[Begin DATASET CONTENT]

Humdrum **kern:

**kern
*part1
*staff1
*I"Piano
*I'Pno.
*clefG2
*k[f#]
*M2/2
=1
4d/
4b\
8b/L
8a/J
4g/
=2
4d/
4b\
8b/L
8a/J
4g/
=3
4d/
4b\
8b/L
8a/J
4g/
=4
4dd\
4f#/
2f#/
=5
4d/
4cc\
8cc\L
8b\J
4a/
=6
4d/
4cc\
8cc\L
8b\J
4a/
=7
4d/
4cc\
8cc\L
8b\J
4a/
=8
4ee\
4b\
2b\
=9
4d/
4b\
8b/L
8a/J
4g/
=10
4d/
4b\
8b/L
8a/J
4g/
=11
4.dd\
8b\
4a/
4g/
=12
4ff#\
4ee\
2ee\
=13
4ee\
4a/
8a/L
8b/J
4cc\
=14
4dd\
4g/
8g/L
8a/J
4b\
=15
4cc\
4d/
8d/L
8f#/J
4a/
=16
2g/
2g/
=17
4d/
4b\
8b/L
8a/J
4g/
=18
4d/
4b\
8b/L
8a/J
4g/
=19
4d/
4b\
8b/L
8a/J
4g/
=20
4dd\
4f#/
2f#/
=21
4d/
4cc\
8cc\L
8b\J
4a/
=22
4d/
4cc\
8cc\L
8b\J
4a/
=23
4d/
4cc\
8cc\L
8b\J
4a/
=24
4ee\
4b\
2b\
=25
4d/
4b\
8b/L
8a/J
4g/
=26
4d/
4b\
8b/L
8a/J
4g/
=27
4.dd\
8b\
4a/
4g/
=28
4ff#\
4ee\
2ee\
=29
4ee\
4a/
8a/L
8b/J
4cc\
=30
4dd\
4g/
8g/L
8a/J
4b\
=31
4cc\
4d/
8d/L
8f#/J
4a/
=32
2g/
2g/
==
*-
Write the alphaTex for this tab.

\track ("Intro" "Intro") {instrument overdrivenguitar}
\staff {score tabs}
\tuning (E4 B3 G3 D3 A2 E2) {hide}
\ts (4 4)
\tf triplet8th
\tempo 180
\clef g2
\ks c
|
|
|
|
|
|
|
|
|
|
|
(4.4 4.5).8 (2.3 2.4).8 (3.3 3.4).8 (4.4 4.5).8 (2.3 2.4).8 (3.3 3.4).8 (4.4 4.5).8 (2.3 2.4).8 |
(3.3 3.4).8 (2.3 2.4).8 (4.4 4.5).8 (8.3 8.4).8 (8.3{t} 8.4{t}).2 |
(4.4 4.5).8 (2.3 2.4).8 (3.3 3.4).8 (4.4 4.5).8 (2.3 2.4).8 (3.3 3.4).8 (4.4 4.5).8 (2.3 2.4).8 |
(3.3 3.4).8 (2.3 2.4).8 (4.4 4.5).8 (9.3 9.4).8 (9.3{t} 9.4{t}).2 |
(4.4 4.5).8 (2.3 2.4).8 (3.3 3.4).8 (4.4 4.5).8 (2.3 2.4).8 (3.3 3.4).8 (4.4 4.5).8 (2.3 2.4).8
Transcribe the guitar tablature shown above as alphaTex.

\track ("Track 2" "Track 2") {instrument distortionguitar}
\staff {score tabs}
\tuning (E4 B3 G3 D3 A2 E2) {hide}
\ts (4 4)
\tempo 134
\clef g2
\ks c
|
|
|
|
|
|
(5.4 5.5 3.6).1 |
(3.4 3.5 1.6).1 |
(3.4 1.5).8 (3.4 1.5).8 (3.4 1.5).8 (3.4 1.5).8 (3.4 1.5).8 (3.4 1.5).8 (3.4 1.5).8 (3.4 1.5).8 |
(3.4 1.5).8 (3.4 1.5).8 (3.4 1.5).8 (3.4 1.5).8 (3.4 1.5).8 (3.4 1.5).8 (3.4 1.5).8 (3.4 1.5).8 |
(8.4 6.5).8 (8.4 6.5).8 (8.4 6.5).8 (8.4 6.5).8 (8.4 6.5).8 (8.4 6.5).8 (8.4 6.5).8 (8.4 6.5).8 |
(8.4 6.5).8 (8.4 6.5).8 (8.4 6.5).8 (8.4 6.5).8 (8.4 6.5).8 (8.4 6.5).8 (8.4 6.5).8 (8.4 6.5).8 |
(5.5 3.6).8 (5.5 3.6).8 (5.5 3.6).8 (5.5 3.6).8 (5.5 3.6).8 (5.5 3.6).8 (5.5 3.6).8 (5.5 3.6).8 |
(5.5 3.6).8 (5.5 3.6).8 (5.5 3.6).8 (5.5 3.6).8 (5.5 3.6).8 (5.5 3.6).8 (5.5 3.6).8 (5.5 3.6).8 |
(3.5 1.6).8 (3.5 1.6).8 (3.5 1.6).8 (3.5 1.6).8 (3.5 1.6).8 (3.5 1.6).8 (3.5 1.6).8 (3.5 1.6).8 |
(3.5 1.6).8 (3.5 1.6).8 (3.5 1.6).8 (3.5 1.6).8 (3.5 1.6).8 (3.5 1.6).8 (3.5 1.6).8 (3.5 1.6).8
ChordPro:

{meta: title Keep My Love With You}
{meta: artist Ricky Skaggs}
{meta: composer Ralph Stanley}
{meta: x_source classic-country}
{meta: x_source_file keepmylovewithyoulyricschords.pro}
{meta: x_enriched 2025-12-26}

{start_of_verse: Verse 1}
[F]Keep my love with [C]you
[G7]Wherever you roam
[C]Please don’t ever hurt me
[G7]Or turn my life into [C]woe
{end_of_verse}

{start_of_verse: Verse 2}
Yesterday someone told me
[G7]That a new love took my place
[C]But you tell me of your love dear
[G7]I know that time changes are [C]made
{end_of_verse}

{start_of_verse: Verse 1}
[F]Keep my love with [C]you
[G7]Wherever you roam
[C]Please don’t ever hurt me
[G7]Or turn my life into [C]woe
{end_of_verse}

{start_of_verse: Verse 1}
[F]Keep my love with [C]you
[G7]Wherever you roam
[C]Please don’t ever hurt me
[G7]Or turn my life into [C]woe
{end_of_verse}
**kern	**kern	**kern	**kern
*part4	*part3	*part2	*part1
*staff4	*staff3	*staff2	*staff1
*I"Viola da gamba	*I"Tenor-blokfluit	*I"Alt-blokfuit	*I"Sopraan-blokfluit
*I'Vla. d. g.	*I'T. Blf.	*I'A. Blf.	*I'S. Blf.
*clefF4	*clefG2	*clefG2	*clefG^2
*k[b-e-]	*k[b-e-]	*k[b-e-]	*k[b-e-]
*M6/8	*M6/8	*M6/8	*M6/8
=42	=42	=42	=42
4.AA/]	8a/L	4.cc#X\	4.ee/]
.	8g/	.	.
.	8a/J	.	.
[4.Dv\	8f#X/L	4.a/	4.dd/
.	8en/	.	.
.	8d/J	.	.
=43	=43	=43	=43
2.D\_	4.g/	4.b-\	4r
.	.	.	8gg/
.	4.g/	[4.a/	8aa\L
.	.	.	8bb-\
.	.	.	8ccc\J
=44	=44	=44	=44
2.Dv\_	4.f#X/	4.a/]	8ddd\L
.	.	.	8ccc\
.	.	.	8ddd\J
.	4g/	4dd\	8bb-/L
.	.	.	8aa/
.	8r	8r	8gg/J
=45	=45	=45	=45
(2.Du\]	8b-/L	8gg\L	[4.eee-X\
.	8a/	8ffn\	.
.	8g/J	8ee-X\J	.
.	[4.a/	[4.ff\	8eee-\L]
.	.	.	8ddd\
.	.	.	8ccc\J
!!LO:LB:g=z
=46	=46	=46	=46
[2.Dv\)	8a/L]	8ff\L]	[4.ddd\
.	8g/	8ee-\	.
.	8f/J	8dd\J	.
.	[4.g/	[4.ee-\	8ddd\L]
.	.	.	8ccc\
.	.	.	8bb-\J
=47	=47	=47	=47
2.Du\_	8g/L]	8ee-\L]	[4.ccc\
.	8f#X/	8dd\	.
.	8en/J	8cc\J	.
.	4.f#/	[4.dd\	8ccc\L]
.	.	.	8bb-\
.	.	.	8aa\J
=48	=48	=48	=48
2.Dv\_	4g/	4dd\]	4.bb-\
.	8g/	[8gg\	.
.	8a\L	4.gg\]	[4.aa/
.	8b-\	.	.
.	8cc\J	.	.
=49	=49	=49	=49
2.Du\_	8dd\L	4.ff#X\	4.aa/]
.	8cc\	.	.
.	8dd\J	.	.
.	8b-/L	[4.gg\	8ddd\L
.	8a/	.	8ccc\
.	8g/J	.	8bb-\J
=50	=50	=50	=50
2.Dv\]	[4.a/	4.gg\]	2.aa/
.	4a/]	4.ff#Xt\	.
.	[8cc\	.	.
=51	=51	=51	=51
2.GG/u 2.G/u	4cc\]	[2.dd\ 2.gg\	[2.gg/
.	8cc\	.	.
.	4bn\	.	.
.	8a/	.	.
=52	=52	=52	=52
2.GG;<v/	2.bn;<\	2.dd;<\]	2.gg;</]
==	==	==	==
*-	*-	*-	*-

[End DATASET CONTENT]

- [WHAT NEEDS TO BE DONE]
How many lines of the listing contain the string "kern"? Reply with the number only.

- [RESULT]
3